* [Given instruction 1]: Reproduce the records word for word. Start at the line that contains "name author: Ramírez" and continue through the last line of the records, including both.

How do you respond to this news in view of HIPAA’s requirement to provide timely notice of the breach to affected individuals?

Timing Requirements for Business Associates

HIPAA requires a business associate to notify a covered entity of a breach without unreasonable delay, but within 60 days of the date the business associate discovers the breach. 45 CFR 164.410(b). Discovery occurs not only when the business associate actually learns of the breach, but when it should have learned of the breach if it exercised reasonable diligence. 45 CFR 164.404(a)(2). Note, however, that some business associates will contractually agree to notify the covered entity sooner than the maximum deadline required by HIPAA; see “Business Associate Agreements” below for more information on how your business associate agreement may impact this deadline.

The preamble to the HIPAA regulations recognizes that a business associate may not know all of the information that it is required to disclose to the covered entity when it learns of the breach, but states that “a business associate should not delay its initial notification to the covered entity of the breach in order to collect information needed for the notification to the individual.” 78 Fed. Reg. 5565, 5656. The business associate is to supplement its initial notice at a later time, even if it provides the additional information after the 60-day period has elapsed and after notice has already been provided to affected individuals.

But neither the regulations nor the preamble address the situation where the missing information involves who is affected. Until that information is known, neither the business associate nor the covered entity knows who needs to be notified. 

Timing Requirements for Covered Entities

A covered entity must follow a timeframe similar to the one that applies to business associates. It is required to notify affected individuals without unreasonable delay, but within 60 days of discovering the breach. 45 CFR 164.404(b). In this case, your discovery occurs when the business associate informs you of the breach.

The Dilemma

Assuming that it has worked with appropriate diligence, the business associate may have met its initial notification obligations under HIPAA, but it places you in a situation where you need to make important decisions. HIPAA sets an outside limit of 60 days for you to notify affected individuals, but you probably will not know who has been affected by the breach at that time.

Do you promptly provide a general notice to all who may have been affected by the breach, even if the number actually affected was small or the information accessed relatively trivial? That notice may cause undue anxiety and trigger many phone calls and questions that neither you nor your vendor can answer. Whether an individual was affected or not, that individual may seek reassurance and may expect immediate protection, such as credit monitoring, but your vendor may be prepared to pay for that protection only for those who were substantially affected.

On the other hand, if you wait for further information, some individuals – will remain unaware that their information has been exposed, delaying the time when they could take their own protective measures.

Mitigation

The HIPAA regulations impose a duty on covered entities to “mitigate, to the extent practicable, any harmful effect that is known to the covered entity” of a breach. 45 CFR 164.530(f). In that regard, the covered entity may consider what is known and what is practical in this situation.

* [Given instruction 2]: According to the text on HIPAA breach notice, is each statement true? Answer yes or no, and quote the words of the text that decide it. (a) A business associate must notify the covered entity of a breach within 60 days of discovering it. (b) The preamble says a business associate should hold back its initial notification until it has gathered the information needed to notify individuals. (c) For the covered entity, discovery occurs when the business associate informs it of the breach.

* [Given records]:
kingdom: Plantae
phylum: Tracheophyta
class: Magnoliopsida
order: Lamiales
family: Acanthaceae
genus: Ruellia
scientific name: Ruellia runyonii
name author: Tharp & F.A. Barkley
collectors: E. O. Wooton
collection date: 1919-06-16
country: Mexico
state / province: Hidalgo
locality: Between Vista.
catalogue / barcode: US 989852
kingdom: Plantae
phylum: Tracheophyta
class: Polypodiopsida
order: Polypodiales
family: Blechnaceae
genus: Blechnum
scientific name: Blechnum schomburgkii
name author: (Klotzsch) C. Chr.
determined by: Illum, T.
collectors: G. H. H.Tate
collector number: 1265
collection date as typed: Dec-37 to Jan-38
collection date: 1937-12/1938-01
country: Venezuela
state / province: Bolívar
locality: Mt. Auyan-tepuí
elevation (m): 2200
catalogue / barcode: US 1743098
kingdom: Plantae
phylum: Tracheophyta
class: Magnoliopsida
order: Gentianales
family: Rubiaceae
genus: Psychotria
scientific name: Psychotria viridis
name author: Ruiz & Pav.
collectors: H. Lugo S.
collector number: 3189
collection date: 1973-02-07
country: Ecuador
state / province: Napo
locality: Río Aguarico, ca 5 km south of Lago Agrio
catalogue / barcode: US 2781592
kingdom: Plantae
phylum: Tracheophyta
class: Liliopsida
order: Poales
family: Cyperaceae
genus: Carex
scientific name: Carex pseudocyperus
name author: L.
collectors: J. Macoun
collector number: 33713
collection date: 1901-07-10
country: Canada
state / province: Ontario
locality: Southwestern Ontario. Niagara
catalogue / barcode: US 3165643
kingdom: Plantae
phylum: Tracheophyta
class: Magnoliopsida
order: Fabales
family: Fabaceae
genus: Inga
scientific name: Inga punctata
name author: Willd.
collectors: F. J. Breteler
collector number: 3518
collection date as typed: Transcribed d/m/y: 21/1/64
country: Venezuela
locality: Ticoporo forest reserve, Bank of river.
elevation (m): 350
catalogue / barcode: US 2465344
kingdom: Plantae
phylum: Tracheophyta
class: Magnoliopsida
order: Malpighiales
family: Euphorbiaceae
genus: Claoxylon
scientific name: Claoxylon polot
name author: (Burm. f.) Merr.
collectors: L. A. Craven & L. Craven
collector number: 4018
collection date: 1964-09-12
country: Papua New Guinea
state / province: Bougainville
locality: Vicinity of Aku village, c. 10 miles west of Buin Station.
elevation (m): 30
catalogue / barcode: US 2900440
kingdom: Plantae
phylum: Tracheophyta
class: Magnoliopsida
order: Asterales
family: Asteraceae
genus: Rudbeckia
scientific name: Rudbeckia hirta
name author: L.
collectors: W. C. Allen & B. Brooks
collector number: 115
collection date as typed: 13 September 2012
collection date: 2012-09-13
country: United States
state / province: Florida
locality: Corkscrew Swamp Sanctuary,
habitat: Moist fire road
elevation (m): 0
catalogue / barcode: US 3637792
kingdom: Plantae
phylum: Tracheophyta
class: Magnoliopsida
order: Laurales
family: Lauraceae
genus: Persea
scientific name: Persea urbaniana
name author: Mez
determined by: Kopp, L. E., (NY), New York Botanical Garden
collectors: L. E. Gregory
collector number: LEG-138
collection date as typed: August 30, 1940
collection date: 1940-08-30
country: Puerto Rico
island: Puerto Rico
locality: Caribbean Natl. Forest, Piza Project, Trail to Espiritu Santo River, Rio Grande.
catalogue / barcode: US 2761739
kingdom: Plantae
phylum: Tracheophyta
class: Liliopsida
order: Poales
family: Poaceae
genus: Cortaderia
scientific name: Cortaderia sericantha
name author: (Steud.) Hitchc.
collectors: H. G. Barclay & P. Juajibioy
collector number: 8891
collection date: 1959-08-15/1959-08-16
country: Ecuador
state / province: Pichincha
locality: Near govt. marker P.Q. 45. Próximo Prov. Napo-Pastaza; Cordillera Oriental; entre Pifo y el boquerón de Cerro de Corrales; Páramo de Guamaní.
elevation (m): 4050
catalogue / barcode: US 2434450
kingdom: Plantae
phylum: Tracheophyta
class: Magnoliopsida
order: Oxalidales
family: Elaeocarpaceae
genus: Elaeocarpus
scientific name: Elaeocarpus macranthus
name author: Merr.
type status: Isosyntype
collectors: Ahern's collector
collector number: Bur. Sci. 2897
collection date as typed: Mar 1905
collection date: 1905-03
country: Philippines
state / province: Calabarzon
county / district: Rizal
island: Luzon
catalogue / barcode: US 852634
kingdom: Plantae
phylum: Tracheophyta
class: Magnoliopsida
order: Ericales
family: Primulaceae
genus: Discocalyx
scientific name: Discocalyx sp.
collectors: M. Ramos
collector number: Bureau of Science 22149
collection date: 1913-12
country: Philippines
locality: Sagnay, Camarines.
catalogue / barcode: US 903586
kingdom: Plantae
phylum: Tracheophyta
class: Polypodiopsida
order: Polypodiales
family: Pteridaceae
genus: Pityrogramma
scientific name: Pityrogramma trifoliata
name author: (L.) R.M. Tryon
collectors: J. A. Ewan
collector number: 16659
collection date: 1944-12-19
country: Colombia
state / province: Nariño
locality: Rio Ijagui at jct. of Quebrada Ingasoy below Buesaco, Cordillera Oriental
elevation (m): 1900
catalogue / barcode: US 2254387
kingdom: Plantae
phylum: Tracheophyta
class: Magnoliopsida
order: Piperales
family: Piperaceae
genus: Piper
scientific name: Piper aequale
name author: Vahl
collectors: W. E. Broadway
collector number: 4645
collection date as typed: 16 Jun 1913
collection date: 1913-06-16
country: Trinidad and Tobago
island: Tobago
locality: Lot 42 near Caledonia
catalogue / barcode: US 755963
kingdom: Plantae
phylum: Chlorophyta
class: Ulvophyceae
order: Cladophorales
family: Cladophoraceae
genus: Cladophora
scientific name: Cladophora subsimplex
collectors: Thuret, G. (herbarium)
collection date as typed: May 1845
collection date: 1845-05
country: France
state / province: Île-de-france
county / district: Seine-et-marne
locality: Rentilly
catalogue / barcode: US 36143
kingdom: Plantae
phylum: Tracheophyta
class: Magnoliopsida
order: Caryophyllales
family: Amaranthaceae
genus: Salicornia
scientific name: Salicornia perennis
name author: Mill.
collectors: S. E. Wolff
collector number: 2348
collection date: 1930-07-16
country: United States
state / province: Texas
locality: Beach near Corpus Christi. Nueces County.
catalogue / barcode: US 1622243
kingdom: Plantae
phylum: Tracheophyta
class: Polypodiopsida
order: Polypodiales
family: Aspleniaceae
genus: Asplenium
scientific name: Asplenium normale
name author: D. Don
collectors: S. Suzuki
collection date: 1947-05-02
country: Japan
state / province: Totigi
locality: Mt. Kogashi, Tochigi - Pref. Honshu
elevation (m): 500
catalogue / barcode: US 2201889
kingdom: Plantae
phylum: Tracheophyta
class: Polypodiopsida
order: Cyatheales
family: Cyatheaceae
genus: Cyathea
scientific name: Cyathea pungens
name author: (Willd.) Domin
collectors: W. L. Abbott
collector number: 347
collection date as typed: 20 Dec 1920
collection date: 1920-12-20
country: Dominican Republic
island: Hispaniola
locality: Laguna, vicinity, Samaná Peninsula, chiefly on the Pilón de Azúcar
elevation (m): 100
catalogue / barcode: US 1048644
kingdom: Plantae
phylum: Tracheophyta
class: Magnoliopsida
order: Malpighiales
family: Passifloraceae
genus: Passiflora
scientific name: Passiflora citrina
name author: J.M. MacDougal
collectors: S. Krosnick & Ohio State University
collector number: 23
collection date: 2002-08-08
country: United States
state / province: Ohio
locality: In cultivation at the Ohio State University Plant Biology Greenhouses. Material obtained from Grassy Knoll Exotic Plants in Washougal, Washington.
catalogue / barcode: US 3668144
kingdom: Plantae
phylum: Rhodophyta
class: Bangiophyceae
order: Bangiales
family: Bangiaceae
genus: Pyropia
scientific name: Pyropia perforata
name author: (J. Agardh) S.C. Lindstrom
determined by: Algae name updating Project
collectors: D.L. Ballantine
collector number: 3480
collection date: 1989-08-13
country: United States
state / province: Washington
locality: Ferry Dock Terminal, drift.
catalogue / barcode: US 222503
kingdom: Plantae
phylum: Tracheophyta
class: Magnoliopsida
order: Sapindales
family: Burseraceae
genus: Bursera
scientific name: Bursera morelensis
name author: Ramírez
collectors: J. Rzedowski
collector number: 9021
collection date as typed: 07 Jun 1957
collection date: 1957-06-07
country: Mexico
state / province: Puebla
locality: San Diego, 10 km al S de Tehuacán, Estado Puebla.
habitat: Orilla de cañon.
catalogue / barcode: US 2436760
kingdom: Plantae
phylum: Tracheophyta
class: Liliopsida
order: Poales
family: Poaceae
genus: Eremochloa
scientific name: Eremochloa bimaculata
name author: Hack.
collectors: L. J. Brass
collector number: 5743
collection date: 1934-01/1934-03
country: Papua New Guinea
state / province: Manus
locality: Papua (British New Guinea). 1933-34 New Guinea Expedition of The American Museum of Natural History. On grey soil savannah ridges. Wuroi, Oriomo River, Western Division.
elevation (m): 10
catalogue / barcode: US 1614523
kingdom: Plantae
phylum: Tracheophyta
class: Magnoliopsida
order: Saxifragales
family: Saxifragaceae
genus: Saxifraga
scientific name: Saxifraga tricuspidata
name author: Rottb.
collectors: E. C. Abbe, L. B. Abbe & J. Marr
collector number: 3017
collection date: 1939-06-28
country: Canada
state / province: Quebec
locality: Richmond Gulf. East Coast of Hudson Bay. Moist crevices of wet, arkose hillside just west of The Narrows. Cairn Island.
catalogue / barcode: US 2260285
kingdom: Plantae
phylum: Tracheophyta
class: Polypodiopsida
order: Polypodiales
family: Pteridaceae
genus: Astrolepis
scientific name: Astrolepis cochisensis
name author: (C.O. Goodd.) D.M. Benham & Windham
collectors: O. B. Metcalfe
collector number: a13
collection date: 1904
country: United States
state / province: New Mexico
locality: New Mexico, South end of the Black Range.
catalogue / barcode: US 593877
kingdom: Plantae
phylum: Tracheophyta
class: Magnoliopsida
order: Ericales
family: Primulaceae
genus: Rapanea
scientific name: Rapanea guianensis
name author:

* [Final result 1]:
name author: Ramírez
collectors: J. Rzedowski
collector number: 9021
collection date as typed: 07 Jun 1957
collection date: 1957-06-07
country: Mexico
state / province: Puebla
locality: San Diego, 10 km al S de Tehuacán, Estado Puebla.
habitat: Orilla de cañon.
catalogue / barcode: US 2436760
kingdom: Plantae
phylum: Tracheophyta
class: Liliopsida
order: Poales
family: Poaceae
genus: Eremochloa
scientific name: Eremochloa bimaculata
name author: Hack.
collectors: L. J. Brass
collector number: 5743
collection date: 1934-01/1934-03
country: Papua New Guinea
state / province: Manus
locality: Papua (British New Guinea). 1933-34 New Guinea Expedition of The American Museum of Natural History. On grey soil savannah ridges. Wuroi, Oriomo River, Western Division.
elevation (m): 10
catalogue / barcode: US 1614523
kingdom: Plantae
phylum: Tracheophyta
class: Magnoliopsida
order: Saxifragales
family: Saxifragaceae
genus: Saxifraga
scientific name: Saxifraga tricuspidata
name author: Rottb.
collectors: E. C. Abbe, L. B. Abbe & J. Marr
collector number: 3017
collection date: 1939-06-28
country: Canada
state / province: Quebec
locality: Richmond Gulf. East Coast of Hudson Bay. Moist crevices of wet, arkose hillside just west of The Narrows. Cairn Island.
catalogue / barcode: US 2260285
kingdom: Plantae
phylum: Tracheophyta
class: Polypodiopsida
order: Polypodiales
family: Pteridaceae
genus: Astrolepis
scientific name: Astrolepis cochisensis
name author: (C.O. Goodd.) D.M. Benham & Windham
collectors: O. B. Metcalfe
collector number: a13
collection date: 1904
country: United States
state / province: New Mexico
locality: New Mexico, South end of the Black Range.
catalogue / barcode: US 593877
kingdom: Plantae
phylum: Tracheophyta
class: Magnoliopsida
order: Ericales
family: Primulaceae
genus: Rapanea
scientific name: Rapanea guianensis
name author:

* [Final result 2]:
(a) Yes: "within 60 days of the date the business associate discovers the breach."
(b) No: "a business associate should not delay its initial notification to the covered entity of the breach in order to collect information needed for the notification to the individual."
(c) Yes: "your discovery occurs when the business associate informs you of the breach."